• [What is being asked] List each line in the material below that contains the string "Diskon", treating uppercase and lowercase letters as different.

Top of Source data

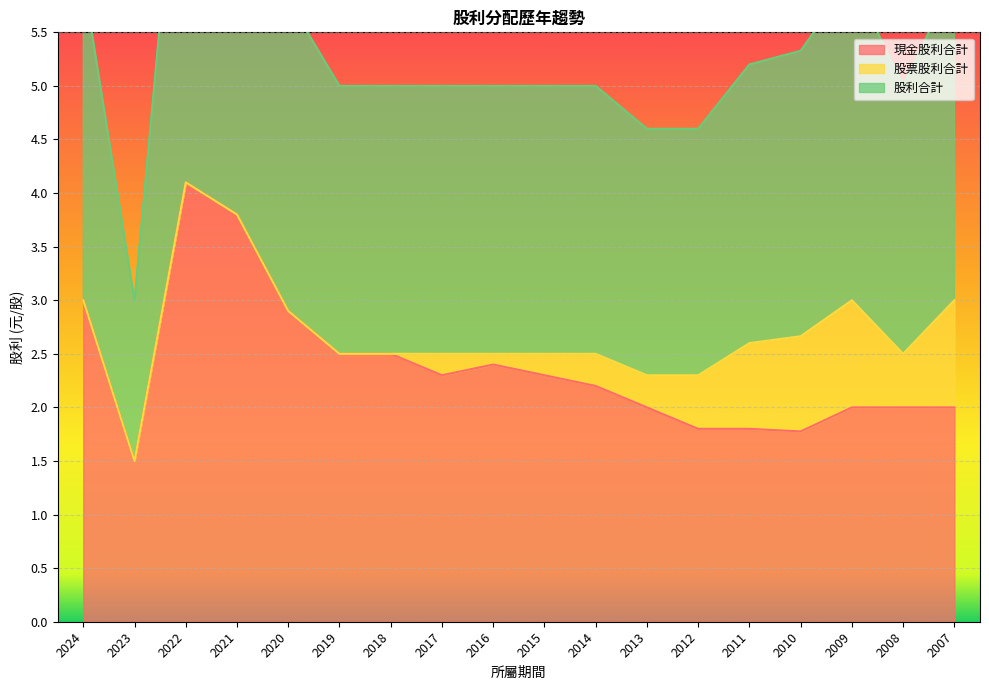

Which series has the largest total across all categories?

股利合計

Bottom of Source data
Top of Source data

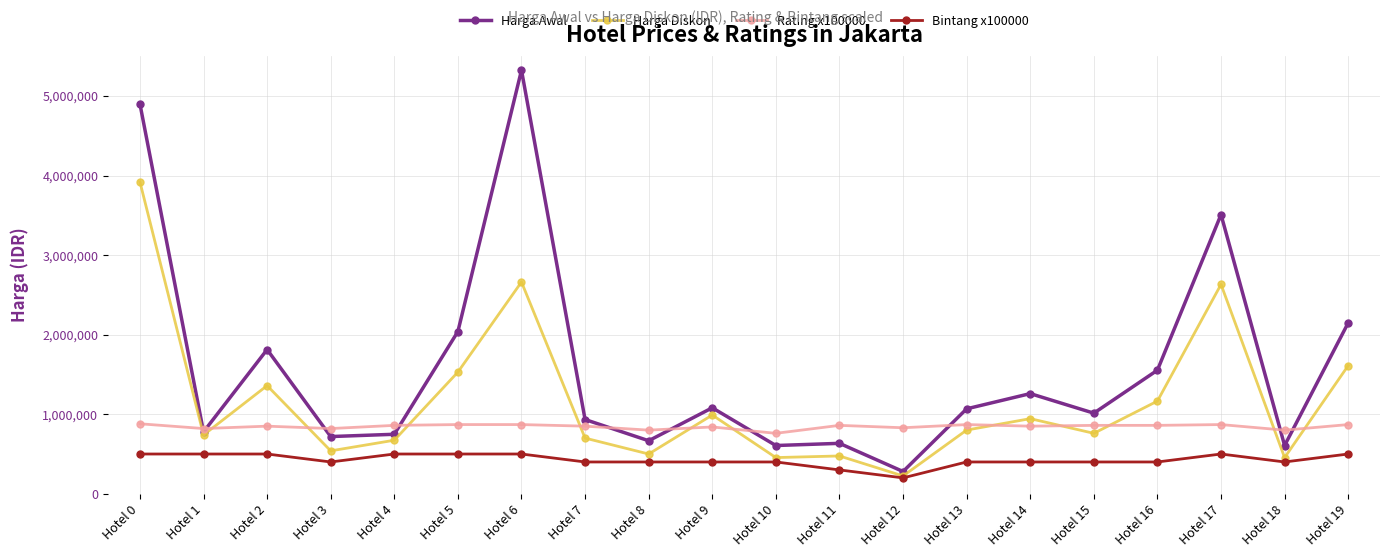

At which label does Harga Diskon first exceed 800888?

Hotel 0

Bottom of Source data
Top of Source data

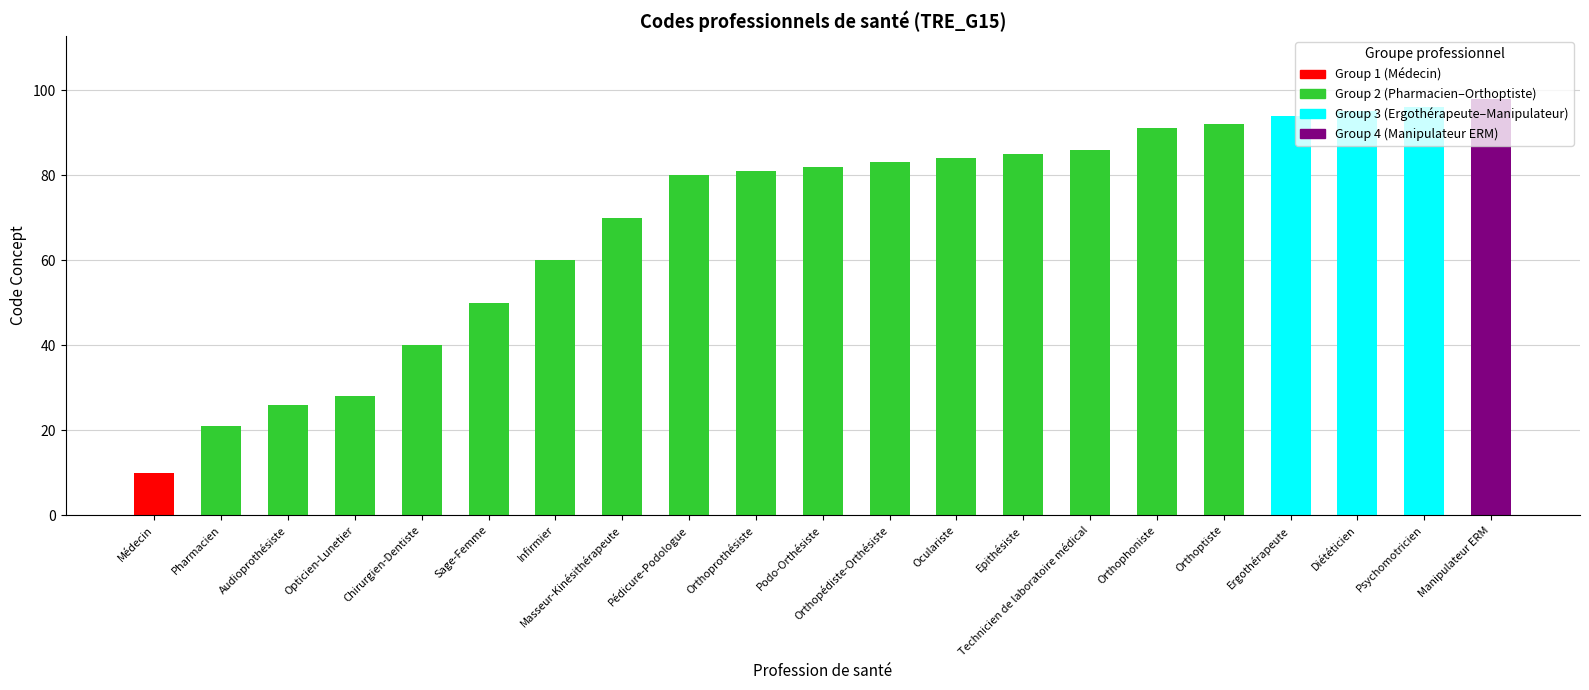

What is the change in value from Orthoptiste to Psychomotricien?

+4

Bottom of Source data

• [Result below]
At which label does Harga Diskon first exceed 800888?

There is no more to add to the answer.